Ein Blick in den Ordner, in den Stancu die Mietverträge geheftet hat: 400 Euro zahlt er pro Wohnung an Eigentümer Wellano, 520 Euro kriegt er von seinen Mietern. Ziehen mehr als drei Leute in eine Wohnung, kassiert er pro Mann 100 Euro extra. Es gibt dreistere Fälle, aber es ist immer noch ein Haufen Geld für eine Bude, die den Vermieter kaum Unterhalt kostet, weil er die Wohnungen verkommen lässt, statt sie in Ordnung zu bringen.

"Es wird keiner gezwungen, dort zu wohnen", sagt Eigentümer Wellano, aber ein rumänischer Hilfsarbeiter finde halt "in Landshut keinen vergleichbaren Wohnraum für annähernd diesen Preis". Er klingt wie ein Wohltäter, dem die Zuwanderer dankbar sein sollten, dass es Vermieter wie ihn gibt.

Selbst Stefan Stancus Anwalt hält das Geschäft mit Schrottimmobilien für problematisch - weil diese Praxis "Parallelgesellschaften" schaffe, "die man sicherlich diskutieren kann", sagt Albrecht Schöllhorn-Gaar. Das Problem: Die Kommunen haben kaum Mittel, skrupellosen Vermietern das Handwerk zu legen.

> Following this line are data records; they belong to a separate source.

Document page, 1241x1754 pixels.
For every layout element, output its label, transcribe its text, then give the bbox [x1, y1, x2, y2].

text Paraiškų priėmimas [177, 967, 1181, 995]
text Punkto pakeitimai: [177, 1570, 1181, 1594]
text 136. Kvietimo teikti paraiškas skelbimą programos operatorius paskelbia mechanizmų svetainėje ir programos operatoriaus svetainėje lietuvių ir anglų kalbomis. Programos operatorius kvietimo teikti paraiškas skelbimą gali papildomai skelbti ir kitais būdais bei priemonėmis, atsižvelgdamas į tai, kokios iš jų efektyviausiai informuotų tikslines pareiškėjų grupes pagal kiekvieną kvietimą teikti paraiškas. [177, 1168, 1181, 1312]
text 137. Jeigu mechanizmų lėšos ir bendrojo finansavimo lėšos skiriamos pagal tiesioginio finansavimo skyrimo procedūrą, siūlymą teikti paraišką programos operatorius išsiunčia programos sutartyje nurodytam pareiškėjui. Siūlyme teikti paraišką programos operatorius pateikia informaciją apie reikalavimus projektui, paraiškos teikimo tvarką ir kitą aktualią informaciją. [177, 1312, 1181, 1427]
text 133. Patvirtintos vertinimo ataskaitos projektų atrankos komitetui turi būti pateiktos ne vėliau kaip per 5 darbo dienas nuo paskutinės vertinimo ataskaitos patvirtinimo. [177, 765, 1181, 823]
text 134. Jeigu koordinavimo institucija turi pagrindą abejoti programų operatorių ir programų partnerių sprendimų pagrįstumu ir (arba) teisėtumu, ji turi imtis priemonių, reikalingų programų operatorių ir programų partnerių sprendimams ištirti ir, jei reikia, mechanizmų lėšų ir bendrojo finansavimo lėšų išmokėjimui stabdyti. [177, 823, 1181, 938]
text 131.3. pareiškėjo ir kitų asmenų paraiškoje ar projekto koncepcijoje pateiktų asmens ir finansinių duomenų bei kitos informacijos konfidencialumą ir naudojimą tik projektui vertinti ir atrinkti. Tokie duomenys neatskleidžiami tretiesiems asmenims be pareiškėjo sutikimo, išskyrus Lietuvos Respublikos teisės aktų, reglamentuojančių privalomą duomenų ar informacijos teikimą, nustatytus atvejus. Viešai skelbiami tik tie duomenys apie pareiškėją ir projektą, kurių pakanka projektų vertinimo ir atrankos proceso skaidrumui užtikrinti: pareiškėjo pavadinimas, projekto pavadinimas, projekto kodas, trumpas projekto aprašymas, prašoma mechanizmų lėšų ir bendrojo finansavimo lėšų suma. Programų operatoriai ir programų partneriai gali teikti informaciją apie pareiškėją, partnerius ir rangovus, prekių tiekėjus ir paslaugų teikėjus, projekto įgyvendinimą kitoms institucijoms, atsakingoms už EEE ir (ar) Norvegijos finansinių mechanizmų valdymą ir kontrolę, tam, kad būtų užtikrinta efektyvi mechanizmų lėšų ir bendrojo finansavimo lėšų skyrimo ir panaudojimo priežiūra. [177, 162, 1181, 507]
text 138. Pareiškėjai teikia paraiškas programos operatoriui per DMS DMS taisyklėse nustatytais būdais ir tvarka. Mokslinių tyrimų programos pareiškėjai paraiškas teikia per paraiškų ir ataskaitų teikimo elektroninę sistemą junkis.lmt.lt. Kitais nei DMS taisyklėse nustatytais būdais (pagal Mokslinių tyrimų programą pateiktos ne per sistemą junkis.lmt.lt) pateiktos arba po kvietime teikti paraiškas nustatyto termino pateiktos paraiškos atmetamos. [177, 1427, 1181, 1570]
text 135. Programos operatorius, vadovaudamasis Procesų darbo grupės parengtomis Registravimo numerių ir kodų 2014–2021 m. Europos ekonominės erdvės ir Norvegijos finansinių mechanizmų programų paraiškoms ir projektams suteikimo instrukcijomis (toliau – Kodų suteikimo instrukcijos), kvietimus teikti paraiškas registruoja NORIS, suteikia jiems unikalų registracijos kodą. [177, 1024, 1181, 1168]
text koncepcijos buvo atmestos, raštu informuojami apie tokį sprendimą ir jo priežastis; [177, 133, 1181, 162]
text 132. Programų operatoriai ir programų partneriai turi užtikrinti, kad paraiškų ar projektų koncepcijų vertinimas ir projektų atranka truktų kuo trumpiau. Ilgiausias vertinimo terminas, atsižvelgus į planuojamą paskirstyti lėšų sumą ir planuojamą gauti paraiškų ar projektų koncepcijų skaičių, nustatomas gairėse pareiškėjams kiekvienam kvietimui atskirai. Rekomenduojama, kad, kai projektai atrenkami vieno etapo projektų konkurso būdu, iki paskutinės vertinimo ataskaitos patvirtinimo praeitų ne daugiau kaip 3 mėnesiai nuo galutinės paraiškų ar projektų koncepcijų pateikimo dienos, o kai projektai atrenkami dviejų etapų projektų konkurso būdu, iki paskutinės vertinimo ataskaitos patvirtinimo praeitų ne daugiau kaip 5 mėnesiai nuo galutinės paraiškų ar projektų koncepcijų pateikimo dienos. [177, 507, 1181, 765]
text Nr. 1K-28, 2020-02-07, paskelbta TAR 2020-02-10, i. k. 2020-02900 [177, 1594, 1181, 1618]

Dafür bräuchte es ein Wohnungsaufsichtsgesetz, das es zum Beispiel in Nordrhein-Westfalen gibt, aber in Bayern abgeschafft wurde. Damit können Kommunen Immobilien ohne Anmeldung kontrollieren und Eigentümern verbieten, ihre Wohnung zu vermieten, wenn sie Missstände feststellen und der Eigentümer sich weigert, sie zu beseitigen.

Solange der Freistaat nichts an dieser Gesetzeslage ändert, wird es weiter Fälle wie in Landshut geben - und Raum für Spekulationen, dass hinter den Fassaden krumme Dinger laufen. Die Staatsanwaltschaft will den Fall nun ganz genau prüfen - findet auch sie keine Belege für Sozialbetrug, hat sich die Sache erledigt. An den Bewohnern der Drachenburg wird der Verdacht wohl trotzdem hängen bleiben.